Stored data:
────
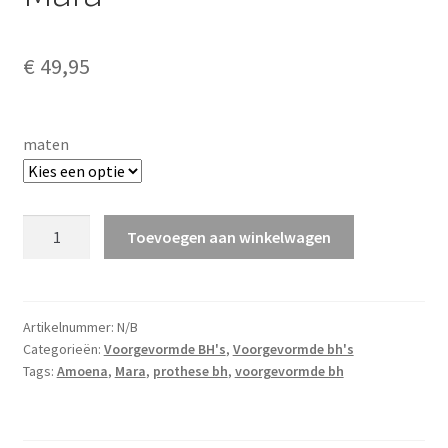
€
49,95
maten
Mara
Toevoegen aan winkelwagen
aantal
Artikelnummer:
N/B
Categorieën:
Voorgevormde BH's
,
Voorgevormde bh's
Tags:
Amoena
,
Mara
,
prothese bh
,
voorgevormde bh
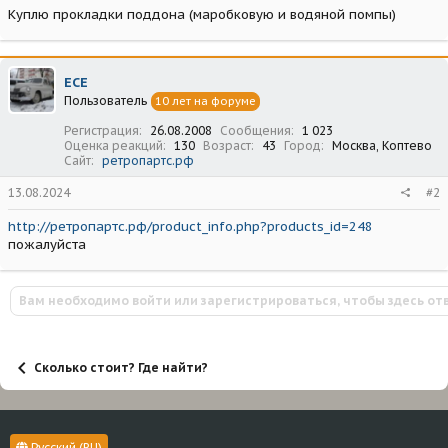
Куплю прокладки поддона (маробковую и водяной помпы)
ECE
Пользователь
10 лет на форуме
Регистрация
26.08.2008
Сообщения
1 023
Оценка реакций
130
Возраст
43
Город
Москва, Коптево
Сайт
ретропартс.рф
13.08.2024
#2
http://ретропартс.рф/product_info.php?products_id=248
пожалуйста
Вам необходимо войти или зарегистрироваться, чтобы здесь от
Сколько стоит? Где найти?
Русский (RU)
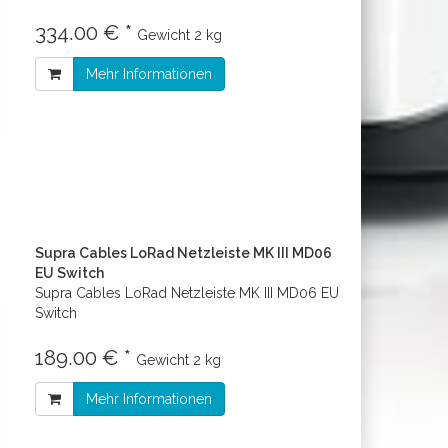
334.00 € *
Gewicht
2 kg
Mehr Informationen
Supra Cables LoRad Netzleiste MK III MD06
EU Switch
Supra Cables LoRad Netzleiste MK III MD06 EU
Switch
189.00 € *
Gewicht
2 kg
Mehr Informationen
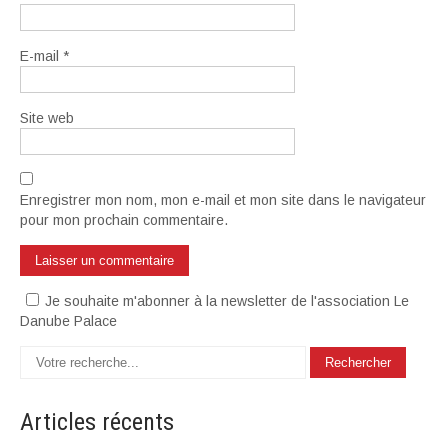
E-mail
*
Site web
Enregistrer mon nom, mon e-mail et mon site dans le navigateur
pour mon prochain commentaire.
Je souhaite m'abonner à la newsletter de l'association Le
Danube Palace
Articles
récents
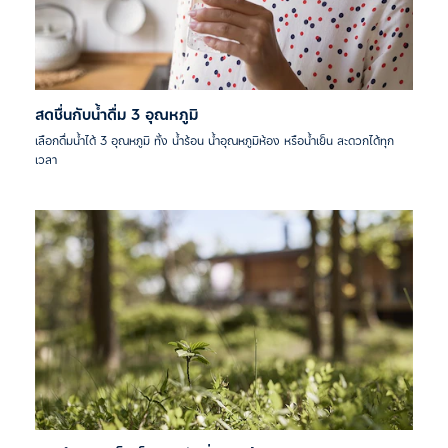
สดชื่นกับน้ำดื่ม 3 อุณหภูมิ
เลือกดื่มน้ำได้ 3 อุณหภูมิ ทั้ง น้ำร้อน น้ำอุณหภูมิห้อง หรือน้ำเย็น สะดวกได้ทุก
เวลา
────
Please find and list every line in the data above that contains the string "Netzleiste". Case counts.

Supra Cables LoRad Netzleiste MK III MD06
Supra Cables LoRad Netzleiste MK III MD06 EU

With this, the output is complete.